Mr Johnson sidestepped questions about the claims – including that he is not fit to be PM – during a visit to a hospital on Thursday by saying he was “getting on with the job of delivering the roadmap”.
He did not say whether he has confidence in Health Secretary Matt Hancock, who took much of Mr Cummings‘s flak, but said: “I think some of the commentary I’ve heard doesn’t bear any relation to reality.”
Mr Johnson did not say which of the claims he was referring to.
Asked whether tens of thousands of people needlessly died because of him, which Mr Cummings claimed, Mr Johnson said: “No I don’t think so.
“But of course, this has been an incredibly difficult series of decisions, none of which we’ve taken lightly, and you’ve got to recognise, and I hope people do understand this, that when you go into a lockdown it’s a very, very painful, traumatic thing for people, for people’s mental health, for their lives, their livelihoods, and of course you’ve got to set that against the horrors of the pandemic and of COVID.”
Mr Cummings said Mr Hancock lied about testing people returning to care homes last year, with Mr Johnson saying what happened “was tragic”.
“But we did everything we could to protect the NHS, to minimise transmission, with the knowledge that we had,” he added.
“One thing we did not know at the beginning of the pandemic, and don’t forget this – we did not know at the beginning of the pandemic quite the way which the virus could be transmitted asymptomatically, and that was one of the reasons that we had some of the problems that we saw in care homes.”
Mr Johnson’s comments came after the health secretary told the Commons the “unsubstantiated allegations around honesty are not true”.
“I’ve been straight with people in public and in private throughout,” he said.
Mr Johnson’s former right-hand man gave a blistering account of how the government dealt with the pandemic, with the PM and Mr Hancock taking most of the criticism.
During a marathon session lasting more than seven hours on Wednesday, Mr Cummings made several claims about Mr Johnson, including:
• The PM thought COVID was a “scare story like swine flu” and wanted to be injected with the coronavirus live on TV to show it was not harmful
• He heard the PM say he would rather see “bodies pile high” than go into a third lockdown – which the PM has previously denied
• It is “crackers” people like Mr Johnson and Jeremy Corbyn were the only two options at the last general election
• On telling the PM he was going to resign in December 2020, Mr Cummings claimed the PM told him: “You’re right, I am more frightened of you having the power to stop the chaos than I am of the chaos, chaos isn’t that bad because chaos means that everyone has to look to me to see who’s in charge.”

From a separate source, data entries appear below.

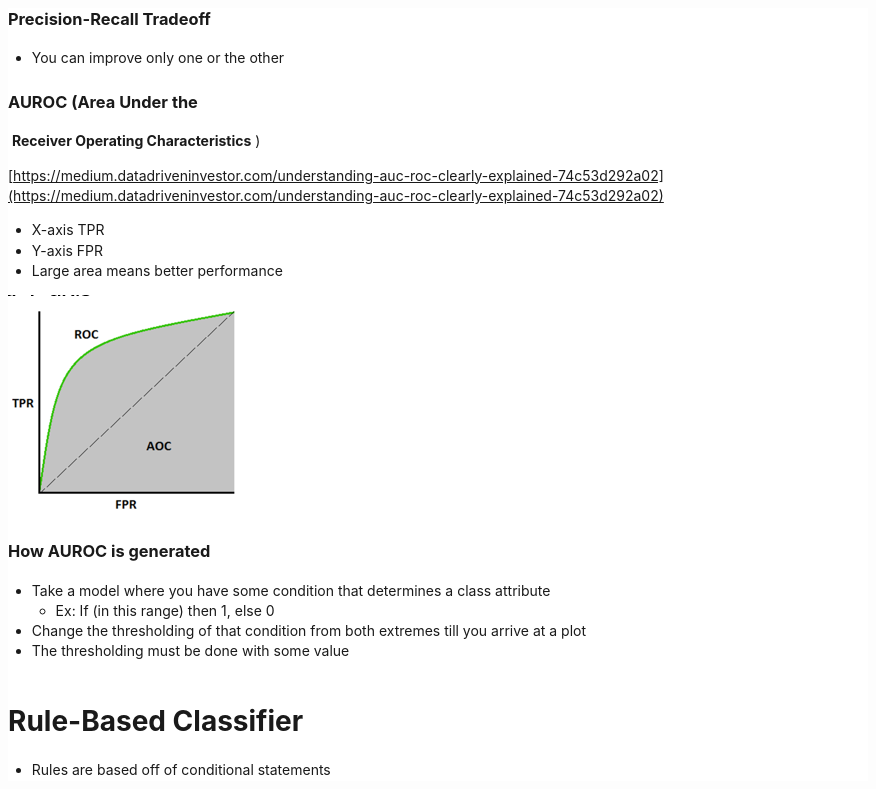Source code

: ### Precision-Recall Tradeoff

- You can improve only one or the other

### AUROC (**Area Under the**
 **Receiver Operating Characteristics**
)

[https://medium.datadriveninvestor.com/understanding-auc-roc-clearly-explained-74c53d292a02](https://medium.datadriveninvestor.com/understanding-auc-roc-clearly-explained-74c53d292a02) 

- X-axis TPR
- Y-axis FPR
- Large area means better performance

![Untitled](LESSONS/Untitled%2018.png)

### How AUROC is generated

- Take a model where you have some condition that determines a class attribute
    - Ex: If (in this range) then 1, else 0
- Change the thresholding of that condition from both extremes till you arrive at a plot
- The thresholding must be done with some value

# Rule-Based Classifier

- Rules are based off of conditional statements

• He did not quit when he considered doing so in the summer because people urged him not to and: “Fundamentally I regarded [Johnson] unfit for the job and I was trying to create a structure around him to stop extremely bad decisions.”

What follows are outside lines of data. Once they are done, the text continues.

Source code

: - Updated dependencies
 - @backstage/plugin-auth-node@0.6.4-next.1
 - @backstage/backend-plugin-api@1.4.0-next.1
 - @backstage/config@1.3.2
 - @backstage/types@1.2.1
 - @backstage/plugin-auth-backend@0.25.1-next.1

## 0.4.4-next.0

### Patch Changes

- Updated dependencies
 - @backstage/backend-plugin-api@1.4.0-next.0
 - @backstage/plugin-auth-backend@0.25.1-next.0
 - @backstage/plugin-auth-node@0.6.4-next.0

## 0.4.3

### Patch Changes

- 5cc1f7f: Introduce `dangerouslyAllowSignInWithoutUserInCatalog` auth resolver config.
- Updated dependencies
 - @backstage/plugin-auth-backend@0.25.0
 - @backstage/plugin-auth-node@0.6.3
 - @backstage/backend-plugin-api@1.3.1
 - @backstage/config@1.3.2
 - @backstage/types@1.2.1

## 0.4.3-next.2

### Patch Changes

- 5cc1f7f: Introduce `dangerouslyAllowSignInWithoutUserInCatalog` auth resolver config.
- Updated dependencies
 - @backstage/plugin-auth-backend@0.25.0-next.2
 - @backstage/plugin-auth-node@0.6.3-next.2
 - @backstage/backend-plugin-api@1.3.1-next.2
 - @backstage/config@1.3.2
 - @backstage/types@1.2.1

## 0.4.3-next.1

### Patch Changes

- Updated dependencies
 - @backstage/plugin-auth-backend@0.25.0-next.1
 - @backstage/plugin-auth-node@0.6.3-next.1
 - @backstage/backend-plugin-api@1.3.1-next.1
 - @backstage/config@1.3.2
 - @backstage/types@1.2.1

• After March, the PM thought the UK should not have gone into lockdown and should have focused on the economy – “I thought that perspective was completely mad,” said Cummings
• His departure was inevitable in September, but Mr Johnson’s girlfriend Carrie Symonds was something to do with it as she tried to change “a whole bunch of different appointments”, was appointing her friends to jobs, and was overturning the hiring process of one job, which was “unethical and clearly illegal”. The PM’s behaviour was “appalling”, he said
• Asked if he thinks the PM is a fit and proper person to get us through the pandemic, Mr Cummings said: “No.”